═══ EXTRACTED TEXT

# Josie scared of water hose



## Josiebear (Oct 16, 2006)

Last summer i tried to introduce the water hose to Josie. She ran off when water started coming out lol. All i did was just show it to her and she wanted nothing to do with it. So i pretty much didn't keep up with her being ok with the hose. Obviously it is way too cold to get it back out and try again.

When spring/summer hits and all the snow melts how do i go on about having her not be scared of it?. That's the only thing she doesn't like.

Anyone else's dogs do not like hoses?.


----------



## crs996 (Sep 19, 2001)

I had an interesting experience with this with my new 9mo old pup. He loves water but hated the hose. I found this out when we were at the dog park for the first time, which was quite muddy. He is a total pig and searches out any water/mud hole he can find and pounces in it, very cute until clean up time.

He wriggled and fought like crazy when I turned the hose on, I tried introducing it slowly but it didn't seem to make a difference and he HAD to be cleaned up before we got in the car. So I simply held him firmly and hosed him off. He fought it for about 30 seconds and then from one second to the other just stood quietly. It hasn't been a problem since, and he actually really enjoys being toweled off.

Under different circumstances I might have taken a different approach, but there are some things I expect my dogs to comply with no questions asked: hosing off, drying, nail clipping, grooming and vet exams. I simply expect it and it's never been an issue with any of our dogs. Makes life easier too!


----------



## GSDSunshine (Sep 7, 2009)

Mine hates it a good/bad way. He thinks it his job to eat it. We have to crate him when we wash our cars since he tries to get outside to save us from it. 

I think a good method would be to slowly introduce her and have her used to it. Associate it with good things. See where her threshhold is. Can she walk up and touch it when its off? Once you find out where she is comfortable, stay there and everytime she looks at the hose, treat. Slowly work on getting closer and every time she looks at it, treat. If at any time she gets anxious, take a step back and retry. 

This should happen over time, a couple weeks or so. Once you can get to where she can touch it with the water off, start again with the water on, but very low, and no one holding it. Once she is ok, with approaching the hose, start over the process again. The whole process should progress like so.

1. Hose on ground, water off.
2. Hose on groung water on low
3. Hose in someone's hand, water off
4. hose in someone's hand water on low.
5. Hose in person's hand, water off, (eventually) touch the nozzle to different part of her body
5. Hose in persons hand, water on low,
-touch only feet with water
-touch feet and chest
-touch the back, feet, and chest.


***While you do this remember to not undo it by forcing her over there and hosing her down or doing anything unpleasant.


----------



## crs996 (Sep 19, 2001)

crs996 said:


> So I simply held him firmly and hosed him off. He fought it for about 30 seconds and then from one second to the other just stood quietly. It hasn't been a problem since, and he actually really enjoys being toweled off.

══════

* **TASK TO COMPLETE**
In the forum thread about a dog scared of the water hose, list the things crs996 expects dogs to comply with, no questions asked. The material below has no part in this.

═══ AVAILABLE DATA

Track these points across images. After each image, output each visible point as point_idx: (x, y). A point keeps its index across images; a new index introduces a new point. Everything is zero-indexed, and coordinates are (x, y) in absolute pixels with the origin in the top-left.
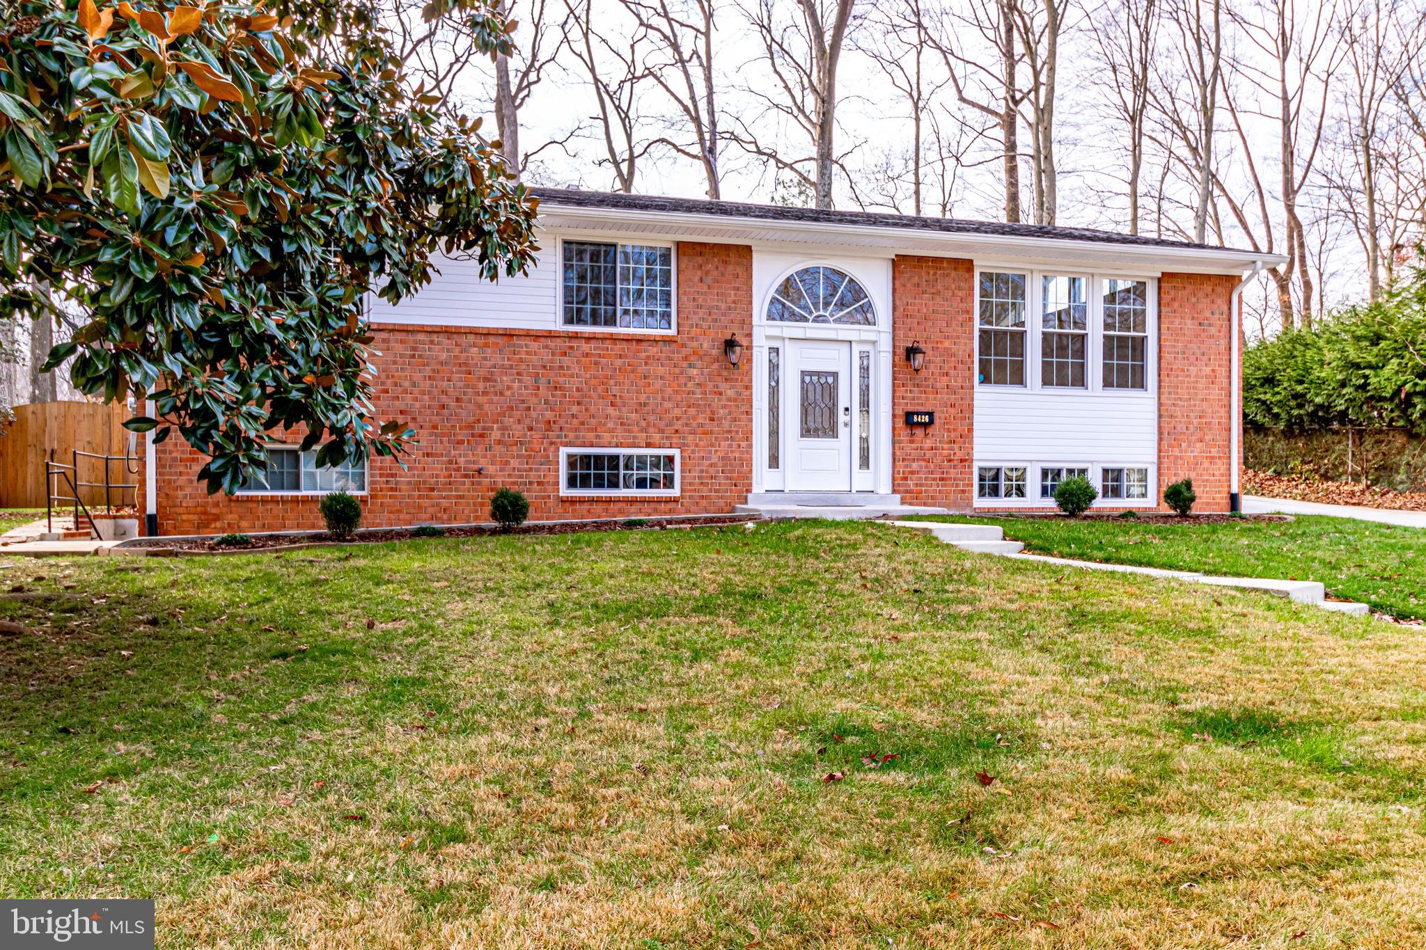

══════

* **SOLUTION TO THIS TASK**
Hosing off, drying, nail clipping, grooming, and vet exams.